The President's goals for ConnectEd (great name) include:
  1. Connect 99 percent of students in America to high-speed broadband in public schools and libraries.
  2. Invest in educator professional development to help teachers keep pace with changing technology and new methods of teaching and learning.
  3. Implement tools to help teachers hold interactive online lessons, collaborate with educators and experts online across the world.
  4. Undertake real-time assessments of student progress.
  5. Support innovation in digital devices and digital content in the private sector .

The reasons for this? Obama says:

Every day, we've got to ask ourselves three questions as a nation. Number one, how do we make America a magnet for good jobs? Number two, how do we make sure our workers, our people, have the skills and education they need to do those jobs? And then, number three, how do we make sure that those jobs pay well so that hard work leads to a decent living? ....I'm here today is because you are helping to answer that second question: How do we make sure Americans have the chance to earn the best skills and education possible? Because at a moment, when the rest of the world is trying to out-educate us, we've got to make sure that our young people -- all you guys -- have every tool that you need to go as far as your talents and your dreams and your ambitions and your hard work will take you.

The President's education innovation goals are admirable. However, for those of us who have already been accomplishing much of these goals and programs in the past 2-3 decades, in multiple locations throughout the nation, some questions emerge:

If we delay making this high-speed internet available to all the nation's students -- rural, urban, suburban, boys and girls and minorities alike -- our next generation of citizens and professional workers will not be capable of professional security, innovation, entrepreneurship, digital citizenship or self-expression; plus, the future of the United States as a leader in the global knowledge economy will be compromised.

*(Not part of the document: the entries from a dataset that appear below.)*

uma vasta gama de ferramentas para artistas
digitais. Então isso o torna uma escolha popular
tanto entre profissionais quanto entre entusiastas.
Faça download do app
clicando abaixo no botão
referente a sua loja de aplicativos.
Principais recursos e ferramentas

Cleverly, after Obama's speech, EdSurge's CEO, Betsy Corcoran, demonstrated in her National-Show-&-Tell on Google+ Hangout that nationwide, students and teachers know well that high-speed internet is absolutely essential for ALL STUDENTS to achieve engaging and impactful 21st-century learning, via innovative, hands-on, K-12 STEM projects.

Obama chose to make his remarks among students and teachers at the Mooresville Middle School, in Mooresville, North Carolina. By doing so, he also highlighted a powerful "live working example," Dr. Mark Edwards, a talented and celebrated Superintendent, who took risks and made smart decisions on shifting his shoe-string budgets for leading an ed-tech revolution in his school system. Dr. Edwards is therefore able to provide modern opportunities to his students and educators in the second decade of the 21st century.

I believe that like Dr. Edwards and other education leaders like him, Obama genuinely cares about America's next generation. We know that he has been working hard on shifting and better-allocating national budgets for equalizing STEM & Computing education opportunities for all students. The good news, as he said last week, is that "None of this requires an act of Congress. We can and we will get started right away." So, my question to you Mr. President, is why will it take so long?